### DATA TO PROCESS
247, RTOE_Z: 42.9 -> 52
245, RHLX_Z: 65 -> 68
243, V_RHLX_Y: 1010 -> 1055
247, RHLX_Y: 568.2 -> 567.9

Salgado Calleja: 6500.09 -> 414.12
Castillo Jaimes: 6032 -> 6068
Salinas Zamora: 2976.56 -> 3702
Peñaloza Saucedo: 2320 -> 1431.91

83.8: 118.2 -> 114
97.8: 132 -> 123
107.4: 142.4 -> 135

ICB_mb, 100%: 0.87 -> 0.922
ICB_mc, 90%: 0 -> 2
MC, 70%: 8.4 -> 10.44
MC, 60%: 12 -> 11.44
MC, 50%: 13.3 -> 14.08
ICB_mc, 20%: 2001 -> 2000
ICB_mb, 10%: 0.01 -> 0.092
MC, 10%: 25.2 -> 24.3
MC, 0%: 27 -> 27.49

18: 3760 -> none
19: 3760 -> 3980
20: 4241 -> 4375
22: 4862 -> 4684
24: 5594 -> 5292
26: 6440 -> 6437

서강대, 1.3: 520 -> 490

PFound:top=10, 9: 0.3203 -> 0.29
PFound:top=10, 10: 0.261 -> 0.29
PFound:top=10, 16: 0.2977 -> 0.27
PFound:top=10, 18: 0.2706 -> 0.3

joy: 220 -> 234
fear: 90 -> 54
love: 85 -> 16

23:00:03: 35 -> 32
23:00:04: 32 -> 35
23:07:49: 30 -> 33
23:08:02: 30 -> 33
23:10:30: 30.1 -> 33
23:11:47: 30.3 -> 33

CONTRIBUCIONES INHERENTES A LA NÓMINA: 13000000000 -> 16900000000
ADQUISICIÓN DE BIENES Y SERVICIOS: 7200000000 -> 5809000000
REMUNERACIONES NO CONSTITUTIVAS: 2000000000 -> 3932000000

### DESCRIPTION OF THE TASK
A faithful, complete copy of the entries above is required.

### EXERCISE OUTPUT
247, RTOE_Z: 42.9 -> 52
245, RHLX_Z: 65 -> 68
243, V_RHLX_Y: 1010 -> 1055
247, RHLX_Y: 568.2 -> 567.9

Salgado Calleja: 6500.09 -> 414.12
Castillo Jaimes: 6032 -> 6068
Salinas Zamora: 2976.56 -> 3702
Peñaloza Saucedo: 2320 -> 1431.91

83.8: 118.2 -> 114
97.8: 132 -> 123
107.4: 142.4 -> 135

ICB_mb, 100%: 0.87 -> 0.922
ICB_mc, 90%: 0 -> 2
MC, 70%: 8.4 -> 10.44
MC, 60%: 12 -> 11.44
MC, 50%: 13.3 -> 14.08
ICB_mc, 20%: 2001 -> 2000
ICB_mb, 10%: 0.01 -> 0.092
MC, 10%: 25.2 -> 24.3
MC, 0%: 27 -> 27.49

18: 3760 -> none
19: 3760 -> 3980
20: 4241 -> 4375
22: 4862 -> 4684
24: 5594 -> 5292
26: 6440 -> 6437

서강대, 1.3: 520 -> 490

PFound:top=10, 9: 0.3203 -> 0.29
PFound:top=10, 10: 0.261 -> 0.29
PFound:top=10, 16: 0.2977 -> 0.27
PFound:top=10, 18: 0.2706 -> 0.3

joy: 220 -> 234
fear: 90 -> 54
love: 85 -> 16

23:00:03: 35 -> 32
23:00:04: 32 -> 35
23:07:49: 30 -> 33
23:08:02: 30 -> 33
23:10:30: 30.1 -> 33
23:11:47: 30.3 -> 33

CONTRIBUCIONES INHERENTES A LA NÓMINA: 13000000000 -> 16900000000
ADQUISICIÓN DE BIENES Y SERVICIOS: 7200000000 -> 5809000000
REMUNERACIONES NO CONSTITUTIVAS: 2000000000 -> 3932000000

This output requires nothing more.